» **WHAT THE TASK REQUIRES**
Among the entries below, how many lines hold "social"? Only the number is wanted.

>>

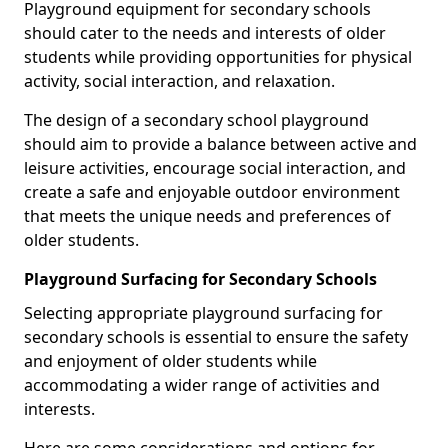
Playground equipment for secondary schools
should cater to the needs and interests of older
students while providing opportunities for physical
activity, social interaction, and relaxation.
The design of a secondary school playground
should aim to provide a balance between active and
leisure activities, encourage social interaction, and
create a safe and enjoyable outdoor environment
that meets the unique needs and preferences of
older students.
Playground Surfacing for Secondary Schools
Selecting appropriate playground surfacing for
secondary schools is essential to ensure the safety
and enjoyment of older students while
accommodating a wider range of activities and
interests.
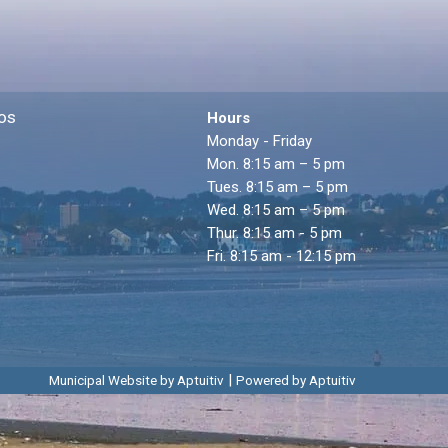
os
Hours
Monday - Friday
Mon. 8:15 am – 5 pm
Tues. 8:15 am – 5 pm
Wed. 8:15 am – 5 pm
Thur. 8:15 am - 5 pm
Fri. 8:15 am - 12:15 pm
|
Municipal Website by Aptuitiv
Powered by Aptuitiv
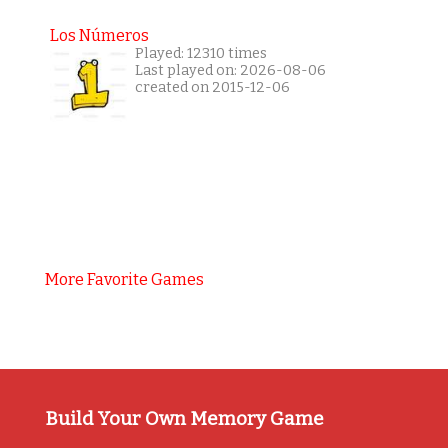
Los Números
Played: 12310 times
Last played on: 2026-08-06
created on 2015-12-06
More Favorite Games
Build Your Own Memory Game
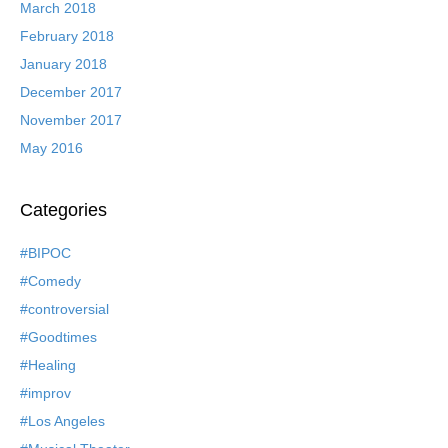
March 2018
February 2018
January 2018
December 2017
November 2017
May 2016
Categories
#BIPOC
#Comedy
#controversial
#Goodtimes
#Healing
#improv
#Los Angeles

<<

» **ANSWER TO THE PROBLEM**
2